Describes the holistic approach to dealing with cancer she encountered at the Bristol Cancer Help...

And one of the helpful things at that point was that I went off and I did a two-day course at The Bristol Cancer Help Centre and that for me was very illuminating because it does look at a disease like cancer in a very holistic way and it says You're not just a disease, you are a person.

You have a mind, a body and a spirit and they're all inter-related and let's look at the balance in your life. And they give you the opportunity to talk with a lot of very useful people like a holistic medical doctor, a counsellor, a nutritionist, a healer.

But I think what Bristol did was to make me realise that I did not have to be a passive victim and I did not have to let the disease be bigger than me and that there were things I could do to improve my health, my sense of well-being and my sense of being in control.
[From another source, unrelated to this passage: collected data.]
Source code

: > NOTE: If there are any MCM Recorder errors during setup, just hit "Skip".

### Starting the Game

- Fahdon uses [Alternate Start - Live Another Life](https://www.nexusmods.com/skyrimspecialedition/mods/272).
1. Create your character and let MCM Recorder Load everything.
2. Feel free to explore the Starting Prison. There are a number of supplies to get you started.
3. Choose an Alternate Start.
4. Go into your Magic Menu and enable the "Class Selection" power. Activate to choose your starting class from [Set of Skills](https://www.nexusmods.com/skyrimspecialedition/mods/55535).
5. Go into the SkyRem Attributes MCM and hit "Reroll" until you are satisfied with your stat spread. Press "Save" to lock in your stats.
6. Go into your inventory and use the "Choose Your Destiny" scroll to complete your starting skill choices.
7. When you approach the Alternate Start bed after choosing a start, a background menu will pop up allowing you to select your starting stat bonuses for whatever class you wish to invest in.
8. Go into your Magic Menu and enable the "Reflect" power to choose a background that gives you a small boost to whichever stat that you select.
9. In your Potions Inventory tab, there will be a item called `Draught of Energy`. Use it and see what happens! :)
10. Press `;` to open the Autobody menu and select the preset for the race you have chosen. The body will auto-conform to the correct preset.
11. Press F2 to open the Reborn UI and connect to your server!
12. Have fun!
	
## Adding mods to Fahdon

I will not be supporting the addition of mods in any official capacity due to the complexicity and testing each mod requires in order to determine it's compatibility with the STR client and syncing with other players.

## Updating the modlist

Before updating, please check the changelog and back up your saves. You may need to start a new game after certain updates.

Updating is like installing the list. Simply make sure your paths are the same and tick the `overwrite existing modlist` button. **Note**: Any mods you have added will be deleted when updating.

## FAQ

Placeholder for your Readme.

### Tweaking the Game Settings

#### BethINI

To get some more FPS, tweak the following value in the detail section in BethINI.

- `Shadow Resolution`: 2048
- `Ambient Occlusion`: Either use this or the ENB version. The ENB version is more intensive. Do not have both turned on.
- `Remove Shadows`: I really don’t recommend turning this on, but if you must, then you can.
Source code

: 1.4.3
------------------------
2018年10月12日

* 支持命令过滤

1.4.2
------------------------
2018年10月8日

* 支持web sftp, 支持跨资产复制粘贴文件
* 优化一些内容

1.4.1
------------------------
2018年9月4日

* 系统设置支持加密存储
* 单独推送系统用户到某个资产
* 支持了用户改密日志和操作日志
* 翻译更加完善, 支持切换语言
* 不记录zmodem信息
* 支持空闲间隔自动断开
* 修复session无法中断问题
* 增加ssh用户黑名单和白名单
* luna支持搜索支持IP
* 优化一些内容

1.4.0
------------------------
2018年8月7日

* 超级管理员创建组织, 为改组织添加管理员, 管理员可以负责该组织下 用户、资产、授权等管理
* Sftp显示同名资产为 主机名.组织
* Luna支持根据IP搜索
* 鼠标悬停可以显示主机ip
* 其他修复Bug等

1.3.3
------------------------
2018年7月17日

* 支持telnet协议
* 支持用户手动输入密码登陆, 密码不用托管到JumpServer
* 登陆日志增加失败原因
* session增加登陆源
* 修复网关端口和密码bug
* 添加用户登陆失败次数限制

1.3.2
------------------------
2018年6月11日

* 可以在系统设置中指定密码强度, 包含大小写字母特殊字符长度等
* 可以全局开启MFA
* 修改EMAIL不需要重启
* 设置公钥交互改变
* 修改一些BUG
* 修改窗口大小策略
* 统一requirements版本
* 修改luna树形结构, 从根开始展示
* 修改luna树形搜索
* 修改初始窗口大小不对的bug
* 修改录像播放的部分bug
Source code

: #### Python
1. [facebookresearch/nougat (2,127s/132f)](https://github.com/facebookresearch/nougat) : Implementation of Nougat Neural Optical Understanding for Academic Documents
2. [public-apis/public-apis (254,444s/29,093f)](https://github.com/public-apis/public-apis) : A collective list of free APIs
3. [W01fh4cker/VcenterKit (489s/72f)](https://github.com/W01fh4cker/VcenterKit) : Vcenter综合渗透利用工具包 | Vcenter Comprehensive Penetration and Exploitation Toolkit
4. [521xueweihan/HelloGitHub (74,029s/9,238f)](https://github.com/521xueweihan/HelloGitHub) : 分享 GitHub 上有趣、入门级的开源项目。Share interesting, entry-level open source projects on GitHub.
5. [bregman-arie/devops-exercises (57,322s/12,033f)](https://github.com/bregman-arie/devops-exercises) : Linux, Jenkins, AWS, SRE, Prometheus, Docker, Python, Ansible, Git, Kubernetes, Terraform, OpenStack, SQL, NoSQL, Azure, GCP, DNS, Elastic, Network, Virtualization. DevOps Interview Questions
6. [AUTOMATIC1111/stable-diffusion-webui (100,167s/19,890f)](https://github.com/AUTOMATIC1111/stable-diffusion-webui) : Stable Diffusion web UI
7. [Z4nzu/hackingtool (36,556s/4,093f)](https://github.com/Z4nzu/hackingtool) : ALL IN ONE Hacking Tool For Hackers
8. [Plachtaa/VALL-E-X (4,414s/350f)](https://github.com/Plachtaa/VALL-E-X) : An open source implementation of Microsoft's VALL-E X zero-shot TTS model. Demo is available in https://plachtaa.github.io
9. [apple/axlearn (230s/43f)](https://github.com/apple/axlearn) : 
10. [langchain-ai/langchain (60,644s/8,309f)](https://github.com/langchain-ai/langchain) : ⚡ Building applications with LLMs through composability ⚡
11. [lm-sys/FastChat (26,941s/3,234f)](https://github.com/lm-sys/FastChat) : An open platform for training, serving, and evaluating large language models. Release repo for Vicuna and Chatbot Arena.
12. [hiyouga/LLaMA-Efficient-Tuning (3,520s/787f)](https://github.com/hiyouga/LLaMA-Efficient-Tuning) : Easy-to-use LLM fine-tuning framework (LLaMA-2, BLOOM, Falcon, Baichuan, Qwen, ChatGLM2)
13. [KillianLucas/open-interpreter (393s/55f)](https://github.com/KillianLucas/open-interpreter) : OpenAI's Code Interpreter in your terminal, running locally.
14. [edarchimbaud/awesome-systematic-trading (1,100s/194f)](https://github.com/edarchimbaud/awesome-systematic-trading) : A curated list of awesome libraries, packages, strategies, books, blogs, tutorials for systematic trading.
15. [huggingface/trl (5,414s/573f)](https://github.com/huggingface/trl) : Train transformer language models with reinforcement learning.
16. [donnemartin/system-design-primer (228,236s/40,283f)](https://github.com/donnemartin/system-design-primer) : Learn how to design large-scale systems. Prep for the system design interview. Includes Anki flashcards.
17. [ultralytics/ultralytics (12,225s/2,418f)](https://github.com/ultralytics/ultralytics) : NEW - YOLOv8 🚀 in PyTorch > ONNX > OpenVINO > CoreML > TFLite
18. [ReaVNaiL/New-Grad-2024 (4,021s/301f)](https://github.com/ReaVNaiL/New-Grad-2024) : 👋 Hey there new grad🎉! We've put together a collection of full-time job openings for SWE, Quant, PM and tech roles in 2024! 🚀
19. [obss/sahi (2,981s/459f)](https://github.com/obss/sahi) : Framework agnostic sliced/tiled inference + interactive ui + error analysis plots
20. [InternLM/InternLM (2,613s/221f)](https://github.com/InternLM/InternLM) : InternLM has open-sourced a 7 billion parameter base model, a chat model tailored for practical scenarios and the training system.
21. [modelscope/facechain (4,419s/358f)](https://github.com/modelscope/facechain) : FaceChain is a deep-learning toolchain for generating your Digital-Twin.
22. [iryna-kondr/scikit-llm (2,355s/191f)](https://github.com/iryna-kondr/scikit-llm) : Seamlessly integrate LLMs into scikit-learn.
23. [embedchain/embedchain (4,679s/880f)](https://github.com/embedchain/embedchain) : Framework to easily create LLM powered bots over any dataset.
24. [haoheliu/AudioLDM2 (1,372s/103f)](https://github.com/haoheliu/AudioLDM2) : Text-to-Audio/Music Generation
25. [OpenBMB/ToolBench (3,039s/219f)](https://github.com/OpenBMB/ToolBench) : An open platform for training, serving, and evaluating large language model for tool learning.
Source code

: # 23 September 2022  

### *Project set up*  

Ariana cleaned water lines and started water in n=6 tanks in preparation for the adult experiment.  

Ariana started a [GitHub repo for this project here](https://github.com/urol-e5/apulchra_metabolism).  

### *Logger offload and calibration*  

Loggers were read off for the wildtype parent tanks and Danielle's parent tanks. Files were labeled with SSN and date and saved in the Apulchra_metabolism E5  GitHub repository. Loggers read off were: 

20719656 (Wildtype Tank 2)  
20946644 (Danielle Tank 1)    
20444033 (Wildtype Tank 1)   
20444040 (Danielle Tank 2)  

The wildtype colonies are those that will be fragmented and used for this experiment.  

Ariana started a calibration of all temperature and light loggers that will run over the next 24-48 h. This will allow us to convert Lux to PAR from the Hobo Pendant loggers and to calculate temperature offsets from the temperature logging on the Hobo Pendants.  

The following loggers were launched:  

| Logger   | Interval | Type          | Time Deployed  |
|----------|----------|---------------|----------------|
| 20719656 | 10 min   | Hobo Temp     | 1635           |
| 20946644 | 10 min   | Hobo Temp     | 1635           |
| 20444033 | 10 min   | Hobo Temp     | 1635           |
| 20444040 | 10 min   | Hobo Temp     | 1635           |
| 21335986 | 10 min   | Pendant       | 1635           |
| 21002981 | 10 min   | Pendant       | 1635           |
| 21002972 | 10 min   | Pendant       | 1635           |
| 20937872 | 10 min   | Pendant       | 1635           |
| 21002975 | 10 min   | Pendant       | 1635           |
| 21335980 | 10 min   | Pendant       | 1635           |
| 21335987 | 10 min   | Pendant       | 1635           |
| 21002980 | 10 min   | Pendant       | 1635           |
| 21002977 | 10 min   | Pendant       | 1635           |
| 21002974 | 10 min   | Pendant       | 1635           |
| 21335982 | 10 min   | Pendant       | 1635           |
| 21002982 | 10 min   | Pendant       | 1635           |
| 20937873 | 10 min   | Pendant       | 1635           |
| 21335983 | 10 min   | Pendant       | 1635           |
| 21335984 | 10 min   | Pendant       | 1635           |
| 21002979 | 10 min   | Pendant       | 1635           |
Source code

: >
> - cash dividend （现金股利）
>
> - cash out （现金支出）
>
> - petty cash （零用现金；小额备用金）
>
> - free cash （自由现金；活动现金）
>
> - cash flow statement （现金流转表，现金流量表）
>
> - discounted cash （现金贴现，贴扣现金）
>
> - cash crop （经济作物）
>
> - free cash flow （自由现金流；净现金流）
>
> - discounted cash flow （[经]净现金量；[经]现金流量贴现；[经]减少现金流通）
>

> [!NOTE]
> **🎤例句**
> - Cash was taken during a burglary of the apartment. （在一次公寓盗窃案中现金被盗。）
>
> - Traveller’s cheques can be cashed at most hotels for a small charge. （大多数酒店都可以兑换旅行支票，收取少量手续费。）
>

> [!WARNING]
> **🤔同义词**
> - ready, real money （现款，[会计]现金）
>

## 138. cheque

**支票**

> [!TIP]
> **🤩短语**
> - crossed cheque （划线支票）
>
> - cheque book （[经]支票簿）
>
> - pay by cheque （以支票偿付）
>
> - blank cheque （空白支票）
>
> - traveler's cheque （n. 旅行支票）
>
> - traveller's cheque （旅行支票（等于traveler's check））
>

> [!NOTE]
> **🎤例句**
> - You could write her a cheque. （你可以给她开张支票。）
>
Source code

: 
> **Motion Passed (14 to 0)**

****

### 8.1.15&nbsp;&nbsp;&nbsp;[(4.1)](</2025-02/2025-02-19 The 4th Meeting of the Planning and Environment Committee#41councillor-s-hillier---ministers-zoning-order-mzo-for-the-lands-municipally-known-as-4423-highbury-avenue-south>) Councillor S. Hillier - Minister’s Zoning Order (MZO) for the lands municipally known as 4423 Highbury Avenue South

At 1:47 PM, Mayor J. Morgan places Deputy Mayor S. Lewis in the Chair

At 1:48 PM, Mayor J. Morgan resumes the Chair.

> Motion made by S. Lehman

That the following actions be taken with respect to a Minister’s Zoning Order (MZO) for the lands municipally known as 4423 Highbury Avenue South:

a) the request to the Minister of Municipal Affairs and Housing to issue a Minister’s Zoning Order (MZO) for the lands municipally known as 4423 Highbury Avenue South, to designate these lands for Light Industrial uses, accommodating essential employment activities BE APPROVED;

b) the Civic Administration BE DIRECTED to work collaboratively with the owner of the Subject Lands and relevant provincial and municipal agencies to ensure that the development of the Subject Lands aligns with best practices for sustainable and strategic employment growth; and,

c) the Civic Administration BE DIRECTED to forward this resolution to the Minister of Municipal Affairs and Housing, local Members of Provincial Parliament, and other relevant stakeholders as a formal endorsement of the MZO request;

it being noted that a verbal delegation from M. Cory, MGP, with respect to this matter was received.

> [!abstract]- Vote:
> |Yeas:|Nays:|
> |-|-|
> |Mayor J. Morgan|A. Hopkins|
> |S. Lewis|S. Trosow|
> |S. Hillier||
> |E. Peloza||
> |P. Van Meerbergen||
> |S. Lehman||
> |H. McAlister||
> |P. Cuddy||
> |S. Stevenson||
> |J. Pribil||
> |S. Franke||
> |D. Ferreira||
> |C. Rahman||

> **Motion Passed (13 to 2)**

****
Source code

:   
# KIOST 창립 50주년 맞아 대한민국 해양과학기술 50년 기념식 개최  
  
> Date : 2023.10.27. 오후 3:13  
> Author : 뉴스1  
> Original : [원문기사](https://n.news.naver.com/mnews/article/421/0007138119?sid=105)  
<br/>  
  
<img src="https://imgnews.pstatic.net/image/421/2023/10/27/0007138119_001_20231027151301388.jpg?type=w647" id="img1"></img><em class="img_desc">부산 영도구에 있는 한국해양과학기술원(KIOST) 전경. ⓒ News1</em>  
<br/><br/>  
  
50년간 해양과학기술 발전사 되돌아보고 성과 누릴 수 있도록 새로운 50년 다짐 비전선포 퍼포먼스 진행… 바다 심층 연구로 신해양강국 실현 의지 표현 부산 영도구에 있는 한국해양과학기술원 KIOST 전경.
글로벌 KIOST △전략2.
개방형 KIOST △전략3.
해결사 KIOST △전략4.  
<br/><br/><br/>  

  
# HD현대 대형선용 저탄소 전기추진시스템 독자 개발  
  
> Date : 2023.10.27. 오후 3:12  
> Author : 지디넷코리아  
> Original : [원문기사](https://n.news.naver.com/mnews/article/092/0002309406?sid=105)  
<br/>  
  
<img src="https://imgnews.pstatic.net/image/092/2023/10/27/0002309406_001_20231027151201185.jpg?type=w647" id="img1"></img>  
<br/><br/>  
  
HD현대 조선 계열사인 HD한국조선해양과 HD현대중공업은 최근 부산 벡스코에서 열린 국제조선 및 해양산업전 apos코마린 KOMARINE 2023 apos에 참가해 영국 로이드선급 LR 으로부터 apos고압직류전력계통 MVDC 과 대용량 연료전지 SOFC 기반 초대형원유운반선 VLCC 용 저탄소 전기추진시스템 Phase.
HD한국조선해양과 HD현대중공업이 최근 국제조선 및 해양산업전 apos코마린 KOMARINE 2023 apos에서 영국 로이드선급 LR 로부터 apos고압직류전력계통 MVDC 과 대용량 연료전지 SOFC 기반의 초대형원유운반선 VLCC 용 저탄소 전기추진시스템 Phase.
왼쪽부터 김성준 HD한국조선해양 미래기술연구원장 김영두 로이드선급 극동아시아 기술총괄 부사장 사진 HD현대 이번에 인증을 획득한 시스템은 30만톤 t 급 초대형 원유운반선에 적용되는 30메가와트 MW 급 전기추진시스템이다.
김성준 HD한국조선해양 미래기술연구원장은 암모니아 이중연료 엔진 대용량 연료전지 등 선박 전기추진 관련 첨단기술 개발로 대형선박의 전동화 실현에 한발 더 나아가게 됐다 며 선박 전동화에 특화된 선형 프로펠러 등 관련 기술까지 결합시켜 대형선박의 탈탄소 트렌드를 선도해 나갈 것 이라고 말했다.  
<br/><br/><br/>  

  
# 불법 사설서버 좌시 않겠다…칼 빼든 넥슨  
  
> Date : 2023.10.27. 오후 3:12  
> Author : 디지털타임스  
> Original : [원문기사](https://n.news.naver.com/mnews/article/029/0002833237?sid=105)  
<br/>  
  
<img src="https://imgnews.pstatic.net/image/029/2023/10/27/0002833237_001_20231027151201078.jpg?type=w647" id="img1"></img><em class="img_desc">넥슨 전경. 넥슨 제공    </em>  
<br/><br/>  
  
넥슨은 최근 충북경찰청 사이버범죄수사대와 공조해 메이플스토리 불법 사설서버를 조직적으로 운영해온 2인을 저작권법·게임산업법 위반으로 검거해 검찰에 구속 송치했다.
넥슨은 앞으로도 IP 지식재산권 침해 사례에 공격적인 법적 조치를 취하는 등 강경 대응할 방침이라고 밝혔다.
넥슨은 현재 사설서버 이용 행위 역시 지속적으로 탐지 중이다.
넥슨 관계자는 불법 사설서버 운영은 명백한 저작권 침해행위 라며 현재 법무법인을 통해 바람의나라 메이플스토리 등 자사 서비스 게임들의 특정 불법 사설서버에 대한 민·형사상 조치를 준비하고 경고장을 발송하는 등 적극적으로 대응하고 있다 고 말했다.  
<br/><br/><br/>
And there were things that I could put in place which would enhance my life and therefore my sense of being positive and feeling healthy. But I would say that with cancer it's probably good to have a, a several-pronged approach to use of resources. 

And it's very much a question of exploring what's there, what's out there and utilising what seems to be right for me and I think because individuals are different some people will key in to one aspect and other people will key in to others, so it's important that there's more than one option.


A junior doctor reduced her pain relief without consulting her.

The medical staff were very good apart from a resident junior doctor who decided on the second night that he would reduce my medication in the epidural without saying anything and he reduced the level of the drugs and so, I think that's the one night I spent in great pain and I couldn't understand it.

It was very distressing, the night nurses were very reluctant to wake the doctor and kept trying to jolly me along until a reasonable hour in the morning.

And I think in retrospect I should have been more assertive and I should have kind of thumped and said "Get the doctor" because I felt as if my insides were falling out, it was a really unpleasant and painful burning sensation.

And I, afterwards, the next day they said "Oh doctor so-and-so reduced the level of the pain killers, he didn't think you needed them because you were doing so well."

And I think you know, that was, that stands out as the sort of the big down period of being in hospital. And he was you know, not particularly apologetic, he said "Oh I didn't think you needed it. You looked as if you were doing fine." But I think I did express to him that he should have actually discussed it with me rather than just taking action.


She gradually became more comfortable with other peoples' interest in her illness.

I think I'm quite a private person, and I think I did find it quite hard that so many people knew, but having said that it generated a huge amount of support and care and love, and the cards and flowers and things that I had just sustained me for oh about six weeks post-operatively, and while I was in hospital.

And although in a sense that, I mean I think part of the problem with bowel cancer is people feel it's unmentionable because it's talking about a part of your bodily processes that people don't normally feel comfortable with. But once I'd got over that and didn't mind everybody in the world knowing generally about the workings of my system it was fine.

And I found people were saying to me "Oh you know we really are very interested to know about it, we don't like to ask in case you mind, but we'd love to know."

And I think, I think out there, there is a, there's a sort of fear of it and a reluctance to talk about unpleasant topics but actually a genuine desire to know the facts.